205.蛇の抜け穴3
静寂の中を蝋燭台が静かに転がり、隅の女に全員の視線が集まる。突然現れた彼女に――レミオロメの“秘書”に驚くのはもちろんの事だが、何よりも肩に刺さったナイフが痛々しく映った。
「アンタが証人を始末するのに使った“ソレ”返すぞ」
事も無く告げるアデランテに視線は移り、一方で秘書からも目が離せない。どちらも交互に見つめていれば、やがて女が口を開いた。
「……いまさら抵抗したところで、聞く耳をもってもらえそうにないですね。なぜ分かったので?」
「そのナイフもだけど、手紙にもアンタの匂いがべったり付いてたんだ。オルドレッドが渡された書状とも筆跡が違うしな」
「…香水を付けているわけでもないのに、犬か何かなんですか?」
「ははっ、知らないのか?一流の冒険者はみんな鼻が利くんだ」
腰に手を当て、高らかに告げるアデランテに反して、オルドレッドは複雑そうな表情を浮かべていた。

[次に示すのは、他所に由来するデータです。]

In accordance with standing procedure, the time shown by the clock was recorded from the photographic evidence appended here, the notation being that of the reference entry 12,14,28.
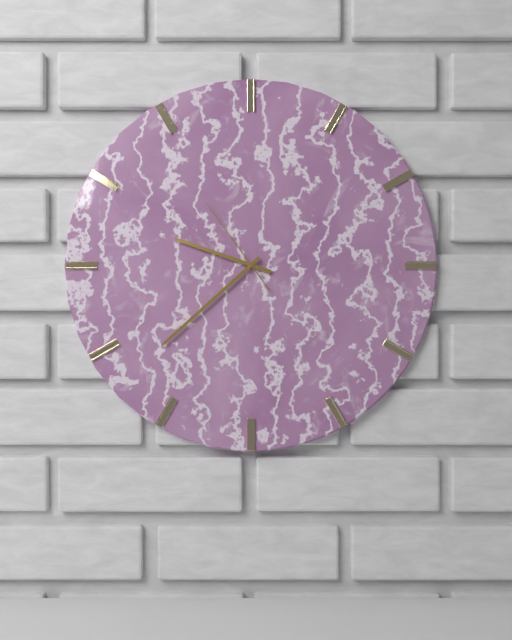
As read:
9,38,54
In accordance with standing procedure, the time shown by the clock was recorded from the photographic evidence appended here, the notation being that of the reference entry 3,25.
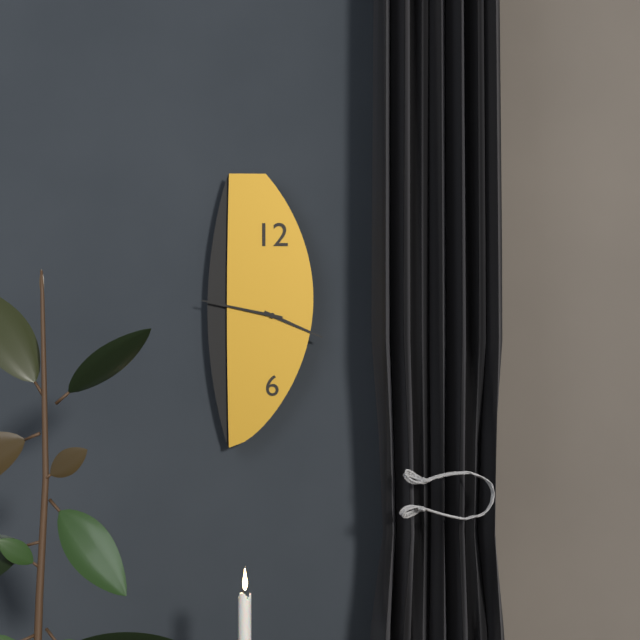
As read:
3,47
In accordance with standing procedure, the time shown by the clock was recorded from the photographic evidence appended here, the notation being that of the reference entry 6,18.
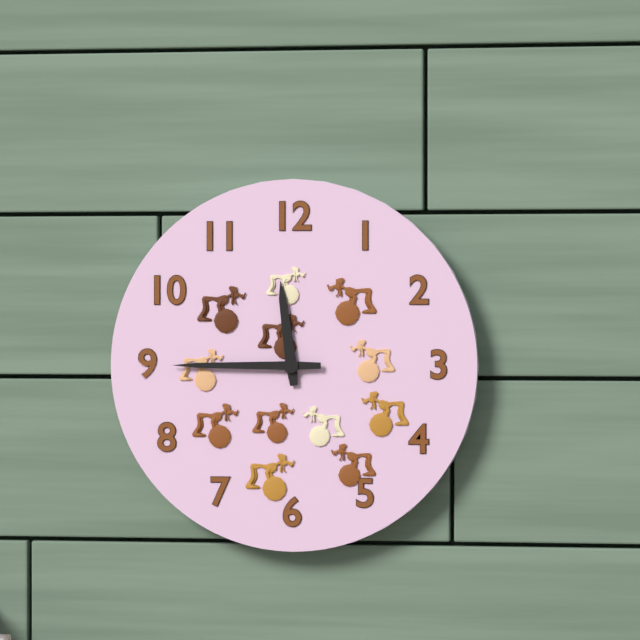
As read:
11,45
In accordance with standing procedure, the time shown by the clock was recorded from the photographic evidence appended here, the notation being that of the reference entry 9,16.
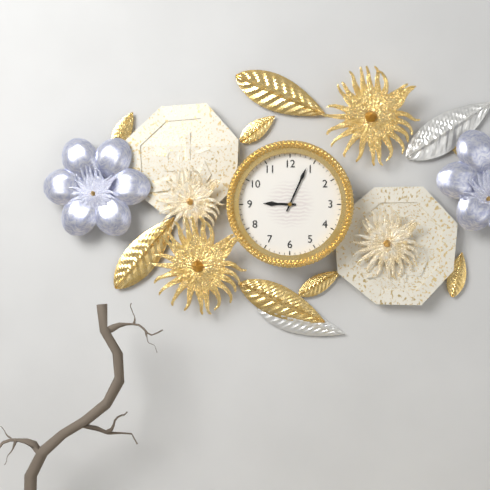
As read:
9,04
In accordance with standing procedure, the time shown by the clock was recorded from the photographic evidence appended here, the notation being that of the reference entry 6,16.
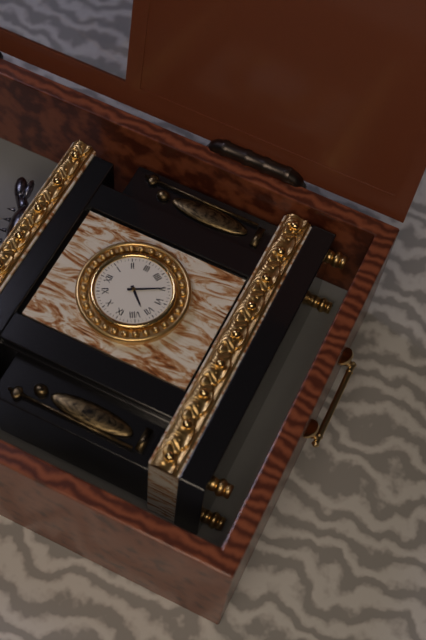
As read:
7,25
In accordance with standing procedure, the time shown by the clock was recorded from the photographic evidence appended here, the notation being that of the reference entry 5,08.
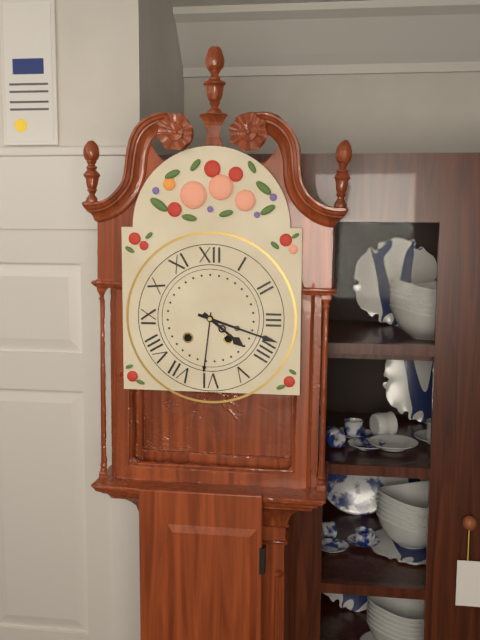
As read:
4,18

だが一方で調達屋の拠点で襲撃者が姿を消していたタネを垣間見て、状況をすぐに理解したのだろう。カルアレロスたちの前に立てば、レミオロメと秘書の両者を忙しなく睨んだ。
「…手紙を処分しろとあれほど言い聞かせてたんですがね」
ふいに女がポツリと零せば、ナイフを投げ捨てるように抜いた。歪んだ顔は痛みからくるものなのか、それとも苛立ちからくるものなのか。

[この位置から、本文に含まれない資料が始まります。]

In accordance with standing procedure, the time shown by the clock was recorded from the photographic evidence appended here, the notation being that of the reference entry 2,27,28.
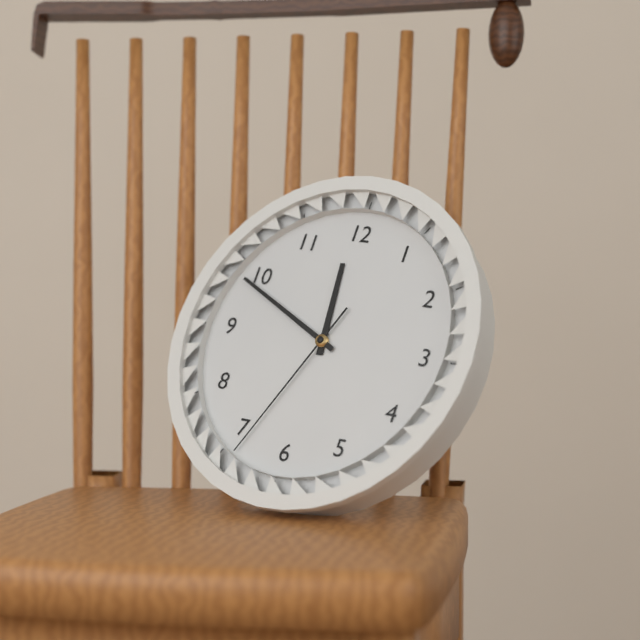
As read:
11,49,34
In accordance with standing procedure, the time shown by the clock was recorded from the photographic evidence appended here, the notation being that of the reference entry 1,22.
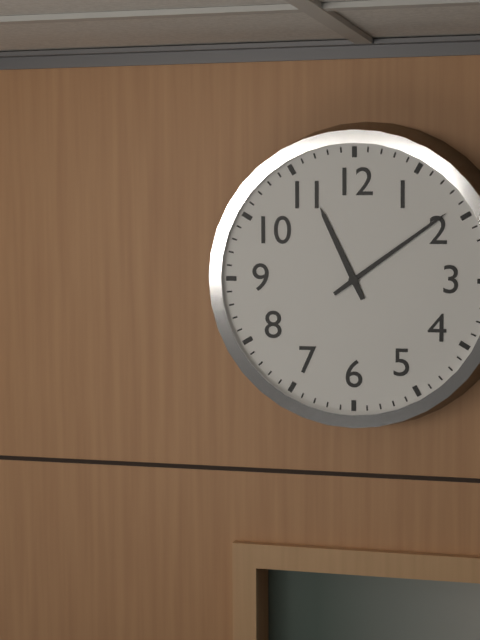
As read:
11,09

そのどちらか分からずとも、彼女の一言はアデランテの疑念を全て肯定していた。
「“信者”って言うのは心臓を握り潰す勢いで飼い慣らさないと言う事を聞かないもんだぞ?もっともアンタに始末されたとは言え、随分慕ってたようだけどな」
「おかげで首を絞める結果になりましたけどね。それに指示書はともかく、まさか匂いで追い詰められるとは思ってもいませんでしたよ」
「確かにソレらが決め手にはなったが、怪しんだのはもっと前かな…授業中に魔物が襲ってきた事があったろ?本当は私たちじゃなくて、“コイツ”が飛び込む予定だったんじゃないのか?」
負傷した肩を治療する女を尻目に、ビシッと隣で佇むレミオロメを指差した。同時に彼女は飛び上がったものの、口を開く事なく秘書を一瞥する。

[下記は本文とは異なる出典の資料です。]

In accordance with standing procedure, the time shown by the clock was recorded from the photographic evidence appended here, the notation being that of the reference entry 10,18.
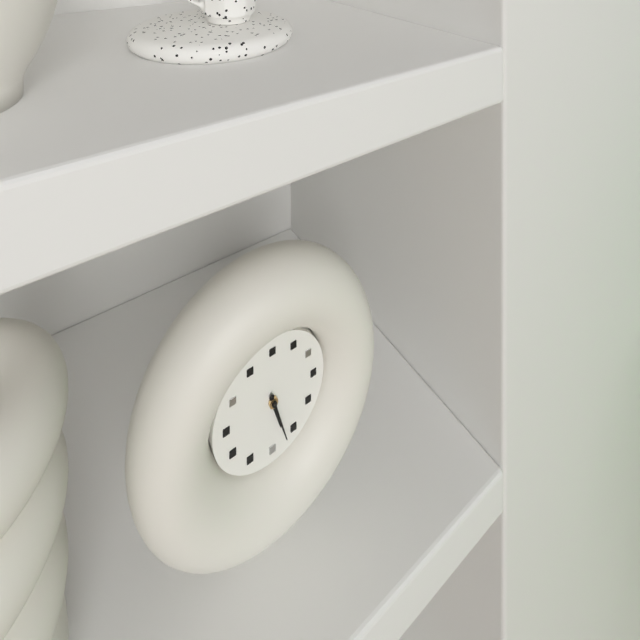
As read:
5,27
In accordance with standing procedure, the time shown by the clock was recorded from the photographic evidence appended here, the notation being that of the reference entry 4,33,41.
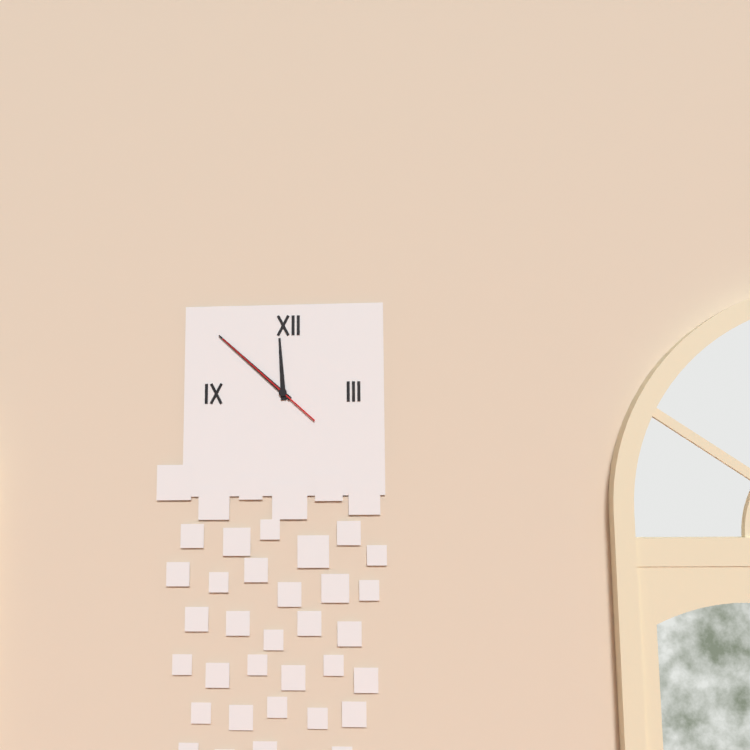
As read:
11,52,52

その表情には威厳の欠片も無く、まるで親の顔色を窺うような哀愁さえ漂っていたが、沈黙を再び破ったアデランテに注意が集まれば、すかさず魔物を始末した当時。
カルアレロスたちに連れられ、レミオロメの謁見に向かった時の話を続ける。
「結構長いこと大学にいるからな。扉が別の空間に繋がるまでの時間差がある事は理解してたんだが、アンタらに会う時だけは異様に早くてな」
「…そういえばパッと光ってすぐに通れてたわね。生徒が出て行った後すぐだったのに」
「だろ?だから直前まで繋がってたんじゃないかと思ったんだ」
「……視察名目で訪問。突然現れた魔物。颯爽と討伐して英雄に…なんて三文芝居はやはり失敗でしたね。功を焦り過ぎるとろくでもない結果にしかならないと分かっていたつもりなのですが」
「結果的には“お目当て”の導師を陣営にがっつり取り込めたじゃないか」
「計画は1つでも崩れると失敗も同然ですから。魔術師の常識です」
深々と溜息を零した女も、やがて肩の治療を終えたのか。制服は血で染まっていたが、ぐるぐる腕を回せば、壁に気怠そうに寄り掛かった。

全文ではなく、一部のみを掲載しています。